Work instruction: Each line of the data below that contains "right" must be copied.
BEGIN Given records
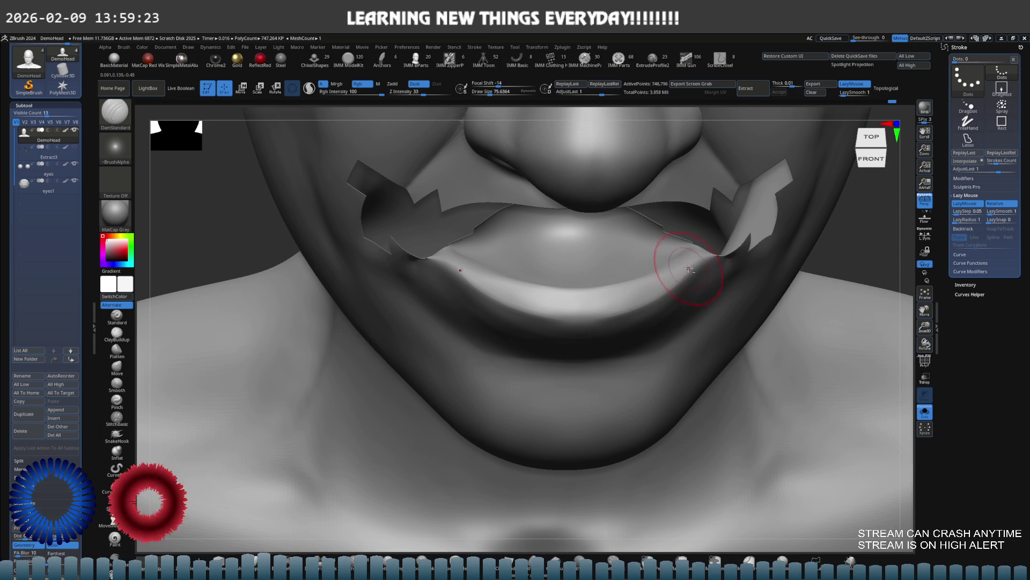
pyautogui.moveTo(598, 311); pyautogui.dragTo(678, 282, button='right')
END Given records
BEGIN Given records
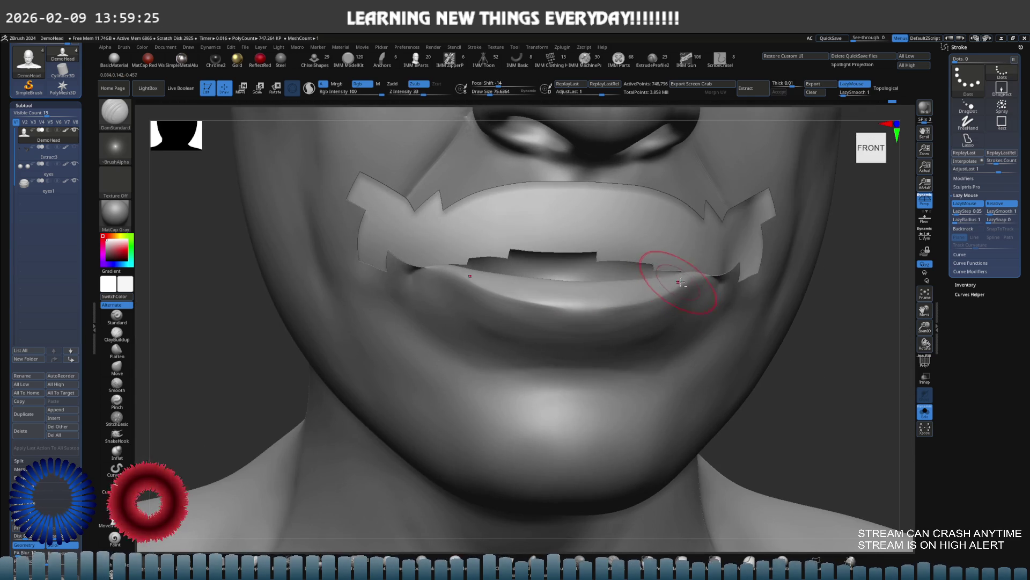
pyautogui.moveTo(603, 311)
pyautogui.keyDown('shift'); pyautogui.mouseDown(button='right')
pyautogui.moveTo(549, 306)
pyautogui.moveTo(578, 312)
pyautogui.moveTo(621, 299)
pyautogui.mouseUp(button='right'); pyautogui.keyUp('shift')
END Given records
Response area:
pyautogui.moveTo(598, 311); pyautogui.dragTo(678, 282, button='right')
pyautogui.keyDown('shift'); pyautogui.mouseDown(button='right')
pyautogui.mouseUp(button='right'); pyautogui.keyUp('shift')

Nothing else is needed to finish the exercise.